For more info: http://carouselslideshow.com

And: http://www.societyillustrators.org/Events-and-Programs/Special-Events/2015/Nemo-Carousel/LITTLE-NEMO-meets-CAROUSEL.aspx



15. Billy X. Curmano, FF Alumn, now online at www.rollingnap.com, and more

Billy X. Curmano's Worldwide Rolling Nap, Visitation and Reception at Witoka Contemporary

"Relax... Do Less... Save the Planet... It's not easy," so says Billy X. Curmano - as American Idle - in the "The 24-hour Worldwide Rolling Nap". This, his latest multi-layered performance and environmental statement calls for a paradigm shift to a slower pace. Curmano will attempt to bed down March 19th at 7:33 a.m. Central Daylight Savings Time and awaken with the 2015 Spring Dawn - 7:33 a.m. March 20th.

Naps are personal, but the "How Do You Sleep?" installation will be open for visitation March 18 from 5 to 8 p.m. with a reception March 20 from 7 to 9 p.m. at the Witoka Contemporary, 27979 County Road 17, Winona, MN USA. The elaborate installation demonstrates just how hard the artist finds slowing down. It includes a Bed of Nails with a Pillow and Blanket of Tiny Tacks. The red steel frame bed has 2,395 galvanized steel 3 inch roofing nails, the canvas blanket 2,766 galvanized steel half inch cut tacks and the pillow boasts 640 black steel half inch cut tacks. Don't ask about the Teddy Bear or Kevlar pajamas.

Other extended performances from the award-winning artist have included a 40-day Death Valley Desert Fast, a 2,376.4-mile Mississippi River swim and thousands of miles touring on a Greyhound Bus. He's posted a thought per day without fail since January 1, 2013 on climate disruption to the blog at www.billyx.net for the "InClimate Project" which is under the auspices of Franklin Furnace (NY). His nap begins with "InClimate Post #808".

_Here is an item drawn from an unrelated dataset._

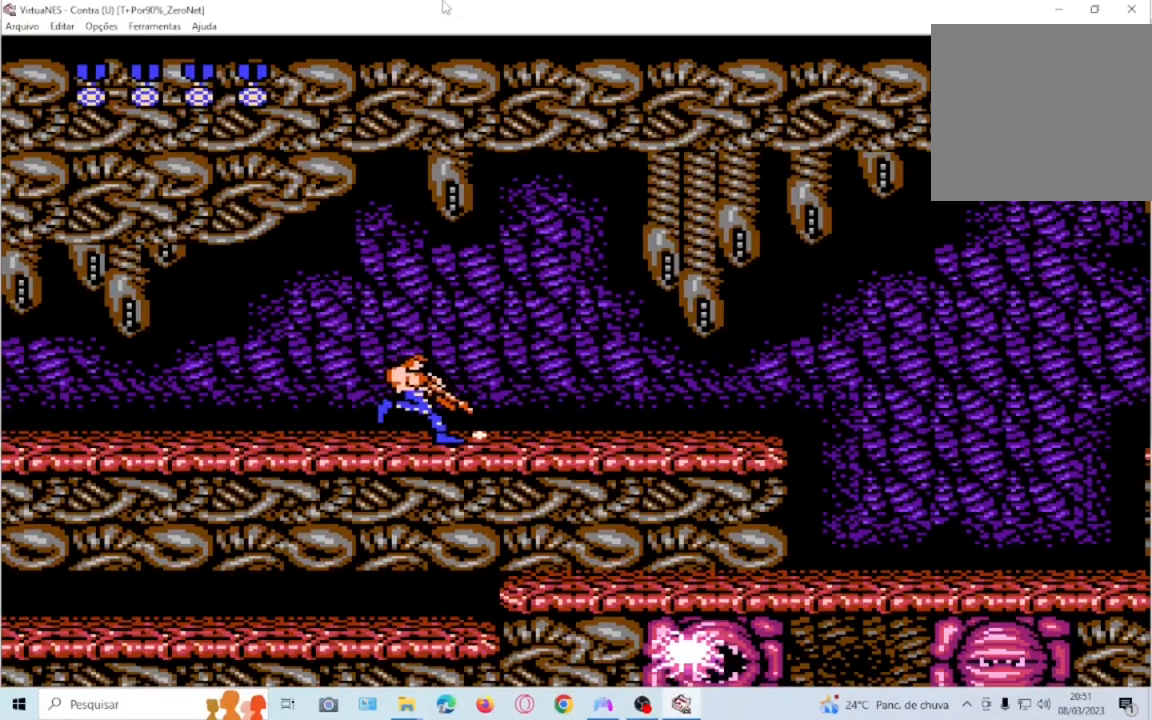
{"buttons": ["DPAD_LEFT"], "events": [[367, "DPAD_RIGHT", "up"], [401, "DPAD_LEFT", "down"], [434, "DPAD_DOWN", "up"]]}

Humans probably do the least damage to the environment when they sleep, but modern society knocks out naps, siestas and free time in exchange for dwindling rewards. If everyone worldwide turned off for just an hour each day for a year, the energy savings could be as much as 623,292,349.6 kWh.

His napping body stays put, but the hours roll around the globe. The Rolling Nap Manifesto at www.rollingnap.com invites visitors to join the movement with their own idle stories and images or simply by taking a nap.